OBIECTA. Obiecta è una collettiva che presenta una riflessione sullo sguardo dell’artista attraverso il linguaggio fotografico, in un percorso che abbraccia diverse generazioni. A cura di Angela Madesani, raccoglie opere di Massimiliano Gatti, Leonardo Genovese, Bohnchang Koo, Ingar Krauss, Laura Letinsky, Marco Palmieri, Sergio Scabar e Franco Vimercati, fino al 24 aprile 2015.

La mostra propone un’indagine su un tema specifico, che viene condotta attraverso i lavori di alcuni artisti di provenienze differenti, in cui si rintraccia un fil rouge e l’atteggiamento con il quale ciascuno di essi guarda dentro di sé attraverso l’apparente semplicità del proprio circostante.

La ricerca di Franco Vimercati (Milano, 1940 – 2001), che si traduce in un tentativo di spoliazione mirata al raggiungimento dell’essenza delle cose. I lavori di Sergio Scabar (Ronchi dei Legionari, Gorizia, 1946), sono tutti pezzi unici di cui la cornice è parte integrante; la stampa alchemica, in bianco e nero, manifesta la volontà di giungere alla natura dei fenomeni, nell’accezione filosofica del termine. Ognuno dei lavori esposti di Leonardo Genovese è dedicato a un diverso giorno dell’anno. Si tratta di oggetti abbandonati, ai quali l’artista da nuova vita, in una sospensione che non è solo spaziale, ma anche temporale. Le opere in mostra di Ingar Krauss (Berlino, 1965) sono quelle più vicine al filone della natura morta. Realizzate in bianco e nero, vengono poi colorate con una vernice a olio trasparente, rendendo evidente la volontà di sistemare la natura attraverso l’arte, in cui è un richiamo alla vanitas dell’esistenza. Il tempo, nel suo scorrere inesorabile, è invece nucleo portante della ricerca di Bohnchang Koo (Seul, Corea del Sud, 1953); oggetti immersi in un’atmosfera zen in aperto contrasto con i nostri ritmi inesorabili, ai quali Koo da una valenza diversa, sottolineata dai tagli che segnano il passare del tempo, la consunzione. Gli oggetti fotografati da Massimiliano Gatti (Pavia, 1981) sono reperti rinvenuti nel corso di una ricognizione nell’Iran del Nord, indistintamente provenienti dall’antica Ninive o dalla guerra di dieci anni fa. L’appiattimento storico che ci si mostra in superficie è un errore a livello scientifico e storiografico, ma presenta sul piano artistico un innegabile fascino; si tratta di tracce della storia, come la fotografia è, linguisticamente, traccia, indice. Quelle di Laura Letinksy (Winnipeg, Canada, 1962) sono moderni memento mori di un’epoca di consumismo ideologico e fisico. Il tempo è sospeso e la luce inquadra i resti di cibo, le memorie di cene e i piatti sporchi in una dimensione teatrale e sospesa. Al contrario, nessun riferimento al reale si trova nei set di Marco Palmieri (Napoli, 1969), da lui dipinti per ospitare piccole sedie stilizzate. Questi piccoli oggetti diventano un pretesto, un’unità di misura attraverso cui indagare un ipotetico circostante.

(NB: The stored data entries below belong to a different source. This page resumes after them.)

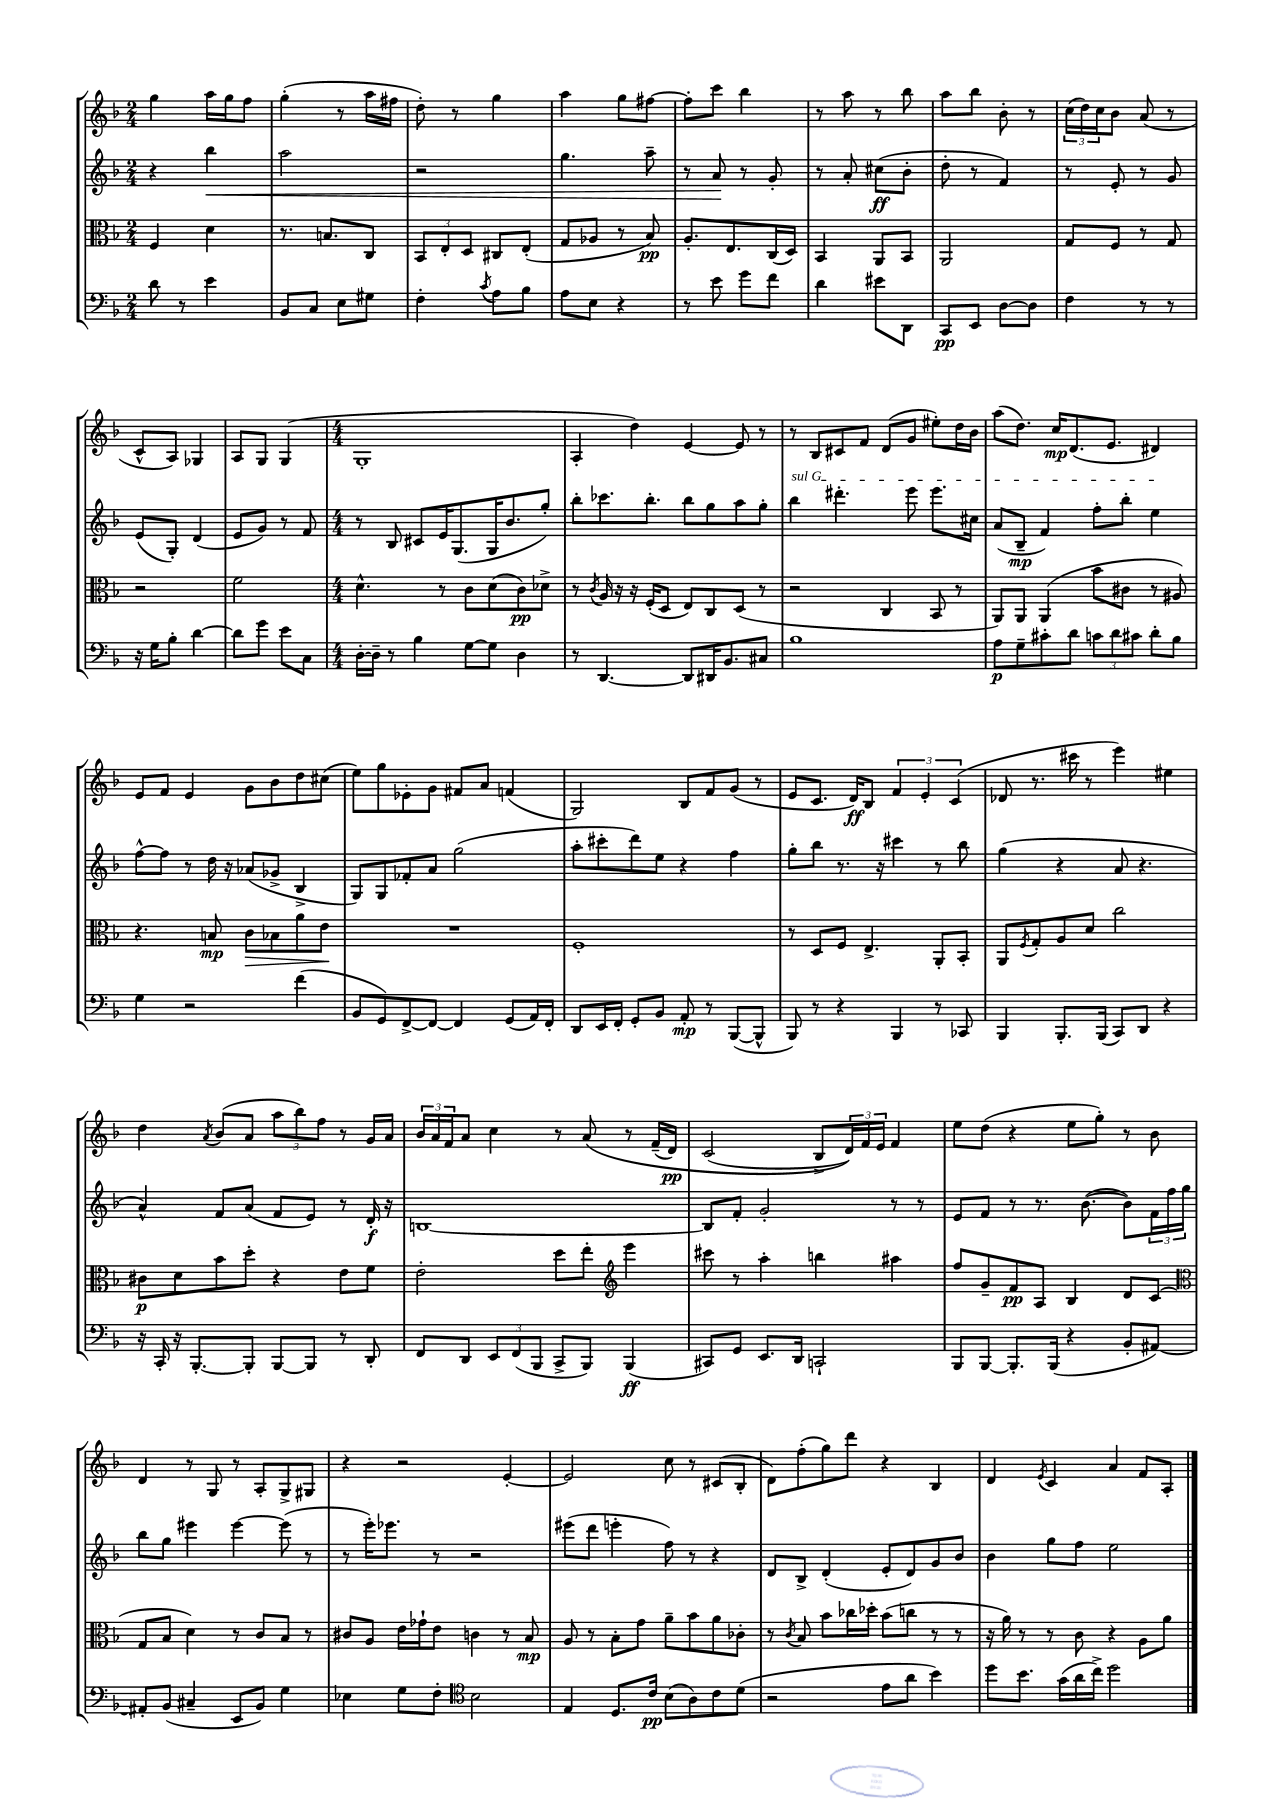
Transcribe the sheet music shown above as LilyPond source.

<<
\new StaffGroup <<
\new Staff = "s0" {
    \clef treble \key f \major \numericTimeSignature \time 2/4
    g''4 a''16 g''16 f''8 |
    g''4-.( r8 a''16 fis''16 |
    d''8-.) r8 g''4 |
    a''4 g''8 fis''8~ |
    fis''8-. c'''8 bes''4 |
    r8 a''8 r8 bes''8 |
    a''8 bes''8 bes'8-. r8 |
    \tuplet 3/2 { c''16( d''16) c''16 } bes'8 a'8( r8 |
    c'8-^ a8) ges4 |
    a8 g8 g4( |
    \numericTimeSignature \time 4/4 g1-. |
    a4-. d''4) e'4~ e'8 r8 |
    r8 bes8 cis'8 f'8 d'8( g'8 eis''8-.) d''16 bes'16 |
    a''8( d''8.) c''16\mp d'8.( e'8. dis'4) |
    e'8 f'8 e'4 g'8 bes'8 d''8 cis''8( |
    e''8) g''8 ees'8-. g'8 fis'8 a'8 f'4( |
    g2) bes8 f'8 g'8( r8 |
    e'8 c'8. d'16\ff) bes8 \tuplet 3/2 { f'4 e'4-. c'4( } |
    des'8 r8. cis'''16 r8 e'''4) eis''4 |
    d''4 \acciaccatura { a'8 } bes'8( a'8 \tuplet 3/2 { a''8 bes''8) f''8 } r8 g'16 a'16 |
    \tuplet 3/2 { bes'16 a'16 f'16 } a'8 c''4 r8 a'8\( r8 f'16--( d'16\pp) |
    c'2( bes8-> \tuplet 3/2 { d'16)\) f'16 e'16 } f'4 |
    e''8 d''8( r4 e''8 g''8-.) r8 bes'8 |
    d'4 r8 g8 r8 a8-. g8-> gis8 |
    r4 r2 e'4~-. |
    e'2 c''8 r8 cis'8( bes8-. |
    d'8) f''8-.( g''8) d'''8 r4 bes4 |
    d'4 \acciaccatura { e'8 } c'4 a'4 f'8 a8-. \bar "|." |
}
\new Staff = "s1" {
    \clef treble \key f \major \numericTimeSignature \time 2/4
    r4 bes''4\< |
    a''2 |
    r2 |
    g''4. a''8-- |
    r8 a'8\! r8 g'8-. |
    r8 a'8-. cis''8\ff( bes'8-. |
    d''8-. r8 f'4) |
    r8 e'8-. r8 g'8 |
    e'8( g8-.) d'4( |
    e'8 g'8) r8 f'8 |
    \numericTimeSignature \time 4/4 r8 bes8 cis'8 e'16 g8.( g16 bes'8. g''8-.) |
    bes''8-. ces'''8. bes''8.-. bes''8 g''8 a''8 g''8-. |
    \once \override TextSpanner.bound-details.left.text = \markup { \italic "sul G" } bes''4\startTextSpan dis'''4.-. e'''8 e'''8. cis''16 |
    a'8( bes8--\mp f'4) f''8-. bes''8-. e''4\stopTextSpan |
    f''8~-^ f''8 r8 d''16 r16 aes'8( ges'8-> bes4-> |
    g8) g8 fes'8-. a'8 g''2( |
    a''8-. cis'''8-. d'''8) e''8 r4 f''4 |
    g''8-. bes''8 r8. r16 cis'''4 r8 bes''8 |
    g''4( r4 a'8 r4. |
    a'4-^) f'8 a'8( f'8 e'8) r8 d'16-.\f r16 |
    b1~ |
    b8 f'8-. g'2-. r8 r8 |
    e'8 f'8 r8 r8. bes'8.~( bes'8) \tuplet 3/2 { f'16 f''16 g''16 } |
    bes''8 g''8 eis'''4 eis'''4~ eis'''8( r8 |
    r8 e'''16-.) ees'''8. r8 r2 |
    eis'''8( d'''8 e'''4-. f''8) r8 r4 |
    d'8 bes8-> d'4-.( e'8-. d'8) g'8 bes'8 |
    bes'4 g''8 f''8 e''2 \bar "|." |
}
\new Staff = "s2" {
    \clef alto \key f \major \numericTimeSignature \time 2/4
    f4 d'4 |
    r8. b8. c8 |
    \tuplet 3/2 { bes,8 e8-. d8 } cis8 e8-.( |
    g8 aes8 r8 bes8\pp) |
    a8.-. e8. c16( d16) |
    bes,4 a,8 bes,8 |
    a,2 |
    g8 f8 r8 g8 |
    r2 |
    f'2 |
    \numericTimeSignature \time 4/4 d'4.-^ r8 c'8 d'8( c'8\pp) des'8-> |
    r8 \acciaccatura { c'8 } a16 r16 r16 f16-.( d8 e8) c8 d8( r8 |
    r2 c4 bes,8 r8 |
    a,8) a,8 a,4( bes'8 cis'8 r8 ais8) |
    r4. b8\mp c'8\> bes8 a'8 e'8\! |
    R1 |
    f1-. |
    r8 d8 f8 e4.-> a,8-. bes,8-. |
    a,8 \acciaccatura { f8 } g8-. a8 d'8 c''2 |
    cis'8\p d'8 bes'8 d''8-. r4 e'8 f'8 |
    e'2-. d''8 e''8-. \clef treble e'''4 |
    cis'''8 r8 a''4-. b''4 ais''4 |
    f''8 g'8-- f'8\pp a8 bes4 d'8 c'8( |
    \clef alto g8 bes8 d'4) r8 c'8 bes8 r8 |
    cis'8 a8 e'16 ges'16-! e'8 c'4 r8 bes8\mp |
    a8 r8 bes8-. g'8 a'8-- bes'8 a'8 ces'8-. |
    r8 \acciaccatura { c'8 } bes8 bes'8 ces''16 des''16-. bes'8( c''8 r8 r8 |
    r16 a'16) r8 r8 c'8 r4 a8 a'8 \bar "|." |
}
\new Staff = "s3" {
    \clef bass \key f \major \numericTimeSignature \time 2/4
    d'8 r8 e'4 |
    bes,8 c8 e8 gis8 |
    f4-. \acciaccatura { c'8 } a8 bes8 |
    a8 e8 r4 |
    r8 e'8 g'8 f'8 |
    d'4 eis'8 d,8 |
    c,8\pp e,8 d8~ d8 |
    f4 r8 r8 |
    r16 g16 bes8-. d'4~ |
    d'8 g'8 e'8 c8 |
    \numericTimeSignature \time 4/4 d16~-. d16-- r8 bes4 g8~ g8 d4 |
    r8 d,4.~ d,8 dis,16 bes,8. cis8 |
    bes1 |
    a8\p g8-- cis'8-. d'8 \tuplet 3/2 { c'8 d'8 cis'8 } d'8-. bes8 |
    g4 r2 f'4( |
    bes,8 g,8) f,8~-> f,8~ f,4 g,8( a,16) f,16-. |
    d,8 e,16 f,16-. g,8-. bes,8 a,8-.\mp r8 bes,,8~( bes,,8-^ |
    bes,,8) r8 r4 bes,,4 r8 ces,8 |
    bes,,4 bes,,8.-. bes,,16( c,8) d,8 r4 |
    r16 c,16-. r16 bes,,8.~-. bes,,8-. bes,,8~ bes,,8 r8 d,8-. |
    f,8 d,8 \tuplet 3/2 { e,8 f,8( bes,,8 } c,8-> bes,,8) bes,,4\ff( |
    cis,8) g,8 e,8. d,16 c,2-! |
    bes,,8 bes,,8~ bes,,8.-. bes,,16( r4 bes,8-. ais,8~) |
    ais,8-. bes,8( cis4-- e,8 bes,8) g4 |
    ees4 g8 f8-. \clef tenor bes2 |
    e4 d8. c'16\pp bes8( a8) c'8 d'8( |
    r2 e'8 a'8 bes'4) |
    d''8 bes'8. g'16( a'16 c''16->) d''2 \bar "|." |
}
>>
>>
\layout { \context { \Score \remove "Bar_number_engraver" } }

Per dare un seguito alla collaborazione avviata nell’ambito di BOA | Bunker of Arts, Giacomo Guidi ha presentato infine Alchemy Room, un nuovo spazio espositivo ospitato in una delle sale all’interno della galleria. Alchemy realizzerà un allestimento di opere a parete e installazioni inedite, realizzate da Dionea, a cura di Giacomo Guidi.